SUPPLIED RECORDS Start Marker
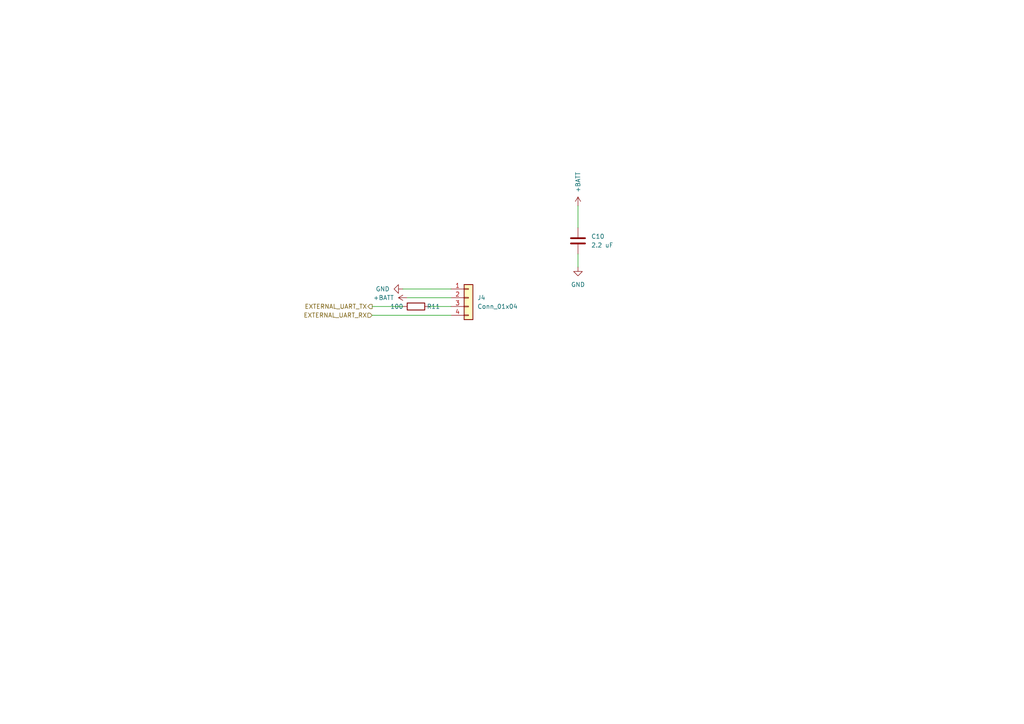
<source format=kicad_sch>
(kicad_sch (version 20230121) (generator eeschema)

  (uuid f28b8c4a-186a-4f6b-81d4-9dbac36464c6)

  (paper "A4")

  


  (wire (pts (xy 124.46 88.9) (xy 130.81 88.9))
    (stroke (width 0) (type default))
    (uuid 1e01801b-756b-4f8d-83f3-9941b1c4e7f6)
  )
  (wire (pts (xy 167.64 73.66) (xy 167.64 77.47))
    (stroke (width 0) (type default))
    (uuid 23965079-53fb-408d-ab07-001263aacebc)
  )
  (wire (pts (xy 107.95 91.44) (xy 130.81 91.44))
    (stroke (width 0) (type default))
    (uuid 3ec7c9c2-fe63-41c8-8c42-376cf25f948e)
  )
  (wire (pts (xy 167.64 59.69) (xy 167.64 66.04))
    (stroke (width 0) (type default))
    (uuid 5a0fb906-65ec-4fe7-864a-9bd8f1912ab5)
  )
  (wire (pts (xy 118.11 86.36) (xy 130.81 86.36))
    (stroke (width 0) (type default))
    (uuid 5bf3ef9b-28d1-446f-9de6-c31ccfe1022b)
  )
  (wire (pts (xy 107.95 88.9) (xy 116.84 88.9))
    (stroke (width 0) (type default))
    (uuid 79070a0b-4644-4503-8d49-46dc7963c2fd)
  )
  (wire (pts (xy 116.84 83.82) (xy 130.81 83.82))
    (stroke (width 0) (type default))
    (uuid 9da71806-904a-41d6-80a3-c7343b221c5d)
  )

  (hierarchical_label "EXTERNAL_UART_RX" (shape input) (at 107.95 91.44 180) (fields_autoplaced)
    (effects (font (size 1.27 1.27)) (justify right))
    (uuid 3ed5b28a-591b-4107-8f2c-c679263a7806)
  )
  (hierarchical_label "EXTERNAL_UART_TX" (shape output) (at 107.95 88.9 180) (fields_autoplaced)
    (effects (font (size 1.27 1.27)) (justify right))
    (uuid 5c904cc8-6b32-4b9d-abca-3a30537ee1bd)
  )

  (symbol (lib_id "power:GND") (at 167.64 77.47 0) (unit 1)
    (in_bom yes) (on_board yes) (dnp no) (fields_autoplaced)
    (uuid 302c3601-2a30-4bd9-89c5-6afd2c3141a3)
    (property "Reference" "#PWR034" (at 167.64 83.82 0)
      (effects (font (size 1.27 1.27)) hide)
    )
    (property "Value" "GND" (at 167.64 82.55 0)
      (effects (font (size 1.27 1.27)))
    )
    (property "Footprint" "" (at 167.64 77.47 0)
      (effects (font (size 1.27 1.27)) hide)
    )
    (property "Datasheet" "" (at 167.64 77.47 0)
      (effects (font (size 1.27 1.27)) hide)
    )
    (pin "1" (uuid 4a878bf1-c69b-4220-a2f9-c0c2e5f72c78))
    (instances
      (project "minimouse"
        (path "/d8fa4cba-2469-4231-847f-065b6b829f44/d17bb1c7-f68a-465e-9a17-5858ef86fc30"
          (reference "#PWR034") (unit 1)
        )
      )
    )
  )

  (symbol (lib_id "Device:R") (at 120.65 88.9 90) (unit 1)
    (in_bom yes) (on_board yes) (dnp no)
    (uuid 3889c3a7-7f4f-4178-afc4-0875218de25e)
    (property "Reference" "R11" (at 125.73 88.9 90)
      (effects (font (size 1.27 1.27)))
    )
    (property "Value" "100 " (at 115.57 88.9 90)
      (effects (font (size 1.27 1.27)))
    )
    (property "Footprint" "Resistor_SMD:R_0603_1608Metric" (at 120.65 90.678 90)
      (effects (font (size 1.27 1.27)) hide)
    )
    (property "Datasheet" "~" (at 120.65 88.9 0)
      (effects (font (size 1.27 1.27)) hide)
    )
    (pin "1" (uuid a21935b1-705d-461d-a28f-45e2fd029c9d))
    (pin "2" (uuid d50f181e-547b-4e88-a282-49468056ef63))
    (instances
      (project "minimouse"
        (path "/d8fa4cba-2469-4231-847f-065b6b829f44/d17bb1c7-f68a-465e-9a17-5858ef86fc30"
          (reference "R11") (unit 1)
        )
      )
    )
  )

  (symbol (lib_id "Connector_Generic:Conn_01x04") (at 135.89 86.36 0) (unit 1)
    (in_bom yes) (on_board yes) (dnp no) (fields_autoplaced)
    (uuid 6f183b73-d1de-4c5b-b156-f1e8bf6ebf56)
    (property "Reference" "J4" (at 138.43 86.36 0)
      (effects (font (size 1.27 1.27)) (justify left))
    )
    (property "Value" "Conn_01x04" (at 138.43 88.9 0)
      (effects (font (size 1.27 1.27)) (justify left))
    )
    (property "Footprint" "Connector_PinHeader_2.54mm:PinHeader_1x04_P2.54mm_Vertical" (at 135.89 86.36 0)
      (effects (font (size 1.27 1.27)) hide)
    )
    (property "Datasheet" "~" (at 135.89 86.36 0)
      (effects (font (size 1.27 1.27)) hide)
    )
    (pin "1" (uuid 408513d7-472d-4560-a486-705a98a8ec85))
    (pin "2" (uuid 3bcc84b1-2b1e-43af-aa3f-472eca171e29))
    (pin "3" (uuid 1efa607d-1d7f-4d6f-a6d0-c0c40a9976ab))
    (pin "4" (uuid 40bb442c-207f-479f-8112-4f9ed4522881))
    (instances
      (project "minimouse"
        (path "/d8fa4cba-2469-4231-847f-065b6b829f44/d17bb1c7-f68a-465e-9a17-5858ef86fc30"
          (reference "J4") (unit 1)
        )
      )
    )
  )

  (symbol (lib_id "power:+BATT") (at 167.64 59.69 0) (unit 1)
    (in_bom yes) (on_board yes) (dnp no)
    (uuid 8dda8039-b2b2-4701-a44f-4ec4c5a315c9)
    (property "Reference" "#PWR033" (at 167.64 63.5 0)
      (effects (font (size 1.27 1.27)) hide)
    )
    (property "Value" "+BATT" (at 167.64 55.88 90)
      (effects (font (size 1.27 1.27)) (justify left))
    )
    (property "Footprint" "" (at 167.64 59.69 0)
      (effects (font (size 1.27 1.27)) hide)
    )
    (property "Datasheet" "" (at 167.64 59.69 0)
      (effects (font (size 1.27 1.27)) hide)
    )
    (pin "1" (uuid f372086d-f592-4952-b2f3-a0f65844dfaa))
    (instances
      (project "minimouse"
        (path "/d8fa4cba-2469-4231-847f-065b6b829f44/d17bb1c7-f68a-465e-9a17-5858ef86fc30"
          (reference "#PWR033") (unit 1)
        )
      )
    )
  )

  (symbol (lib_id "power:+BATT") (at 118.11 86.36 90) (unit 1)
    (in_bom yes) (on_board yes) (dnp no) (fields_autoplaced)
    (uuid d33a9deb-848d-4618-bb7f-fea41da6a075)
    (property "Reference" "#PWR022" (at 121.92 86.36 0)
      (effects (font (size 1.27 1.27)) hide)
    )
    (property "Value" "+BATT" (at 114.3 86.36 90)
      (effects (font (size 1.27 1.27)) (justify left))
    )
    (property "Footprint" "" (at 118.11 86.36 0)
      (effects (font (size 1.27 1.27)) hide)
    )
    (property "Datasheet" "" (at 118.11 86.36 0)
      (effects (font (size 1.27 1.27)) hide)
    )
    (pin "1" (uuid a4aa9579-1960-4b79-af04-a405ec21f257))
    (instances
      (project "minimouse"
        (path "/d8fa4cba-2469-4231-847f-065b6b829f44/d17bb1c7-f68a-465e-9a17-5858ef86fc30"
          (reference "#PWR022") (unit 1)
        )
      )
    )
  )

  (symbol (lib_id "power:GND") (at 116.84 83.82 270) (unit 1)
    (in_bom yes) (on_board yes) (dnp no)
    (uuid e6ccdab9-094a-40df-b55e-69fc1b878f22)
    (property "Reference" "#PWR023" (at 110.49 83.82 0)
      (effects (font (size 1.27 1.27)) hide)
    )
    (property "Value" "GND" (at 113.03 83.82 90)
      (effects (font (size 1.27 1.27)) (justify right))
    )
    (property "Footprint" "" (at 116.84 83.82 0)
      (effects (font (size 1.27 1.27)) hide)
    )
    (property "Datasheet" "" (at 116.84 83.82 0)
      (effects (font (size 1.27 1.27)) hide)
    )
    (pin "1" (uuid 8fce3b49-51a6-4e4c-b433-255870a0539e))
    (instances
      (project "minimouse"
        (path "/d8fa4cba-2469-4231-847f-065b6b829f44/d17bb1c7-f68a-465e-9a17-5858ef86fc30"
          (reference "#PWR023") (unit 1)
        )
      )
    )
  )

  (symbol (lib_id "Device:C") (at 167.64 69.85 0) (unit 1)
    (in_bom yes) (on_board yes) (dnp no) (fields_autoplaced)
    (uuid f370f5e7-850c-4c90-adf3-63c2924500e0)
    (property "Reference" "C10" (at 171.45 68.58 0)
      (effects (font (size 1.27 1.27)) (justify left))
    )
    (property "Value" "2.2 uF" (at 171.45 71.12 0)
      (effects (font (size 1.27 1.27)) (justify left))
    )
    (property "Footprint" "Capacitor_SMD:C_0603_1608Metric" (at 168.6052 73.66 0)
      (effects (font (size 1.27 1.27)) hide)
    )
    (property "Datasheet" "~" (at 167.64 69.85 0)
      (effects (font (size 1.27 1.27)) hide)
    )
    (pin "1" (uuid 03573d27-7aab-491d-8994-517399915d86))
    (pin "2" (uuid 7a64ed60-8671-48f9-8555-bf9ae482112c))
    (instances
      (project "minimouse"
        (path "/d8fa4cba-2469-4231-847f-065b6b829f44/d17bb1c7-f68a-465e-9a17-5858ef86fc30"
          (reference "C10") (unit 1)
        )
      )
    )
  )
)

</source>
SUPPLIED RECORDS End Marker
Would you reproduce the lines above, from the very first through the line containing "(wire (pts (xy 167.64 73.66)", exactly and without the pictures?

<source format=kicad_sch>
(kicad_sch (version 20230121) (generator eeschema)

  (uuid f28b8c4a-186a-4f6b-81d4-9dbac36464c6)

  (paper "A4")

  


  (wire (pts (xy 124.46 88.9) (xy 130.81 88.9))
    (stroke (width 0) (type default))
    (uuid 1e01801b-756b-4f8d-83f3-9941b1c4e7f6)
  )
  (wire (pts (xy 167.64 73.66) (xy 167.64 77.47))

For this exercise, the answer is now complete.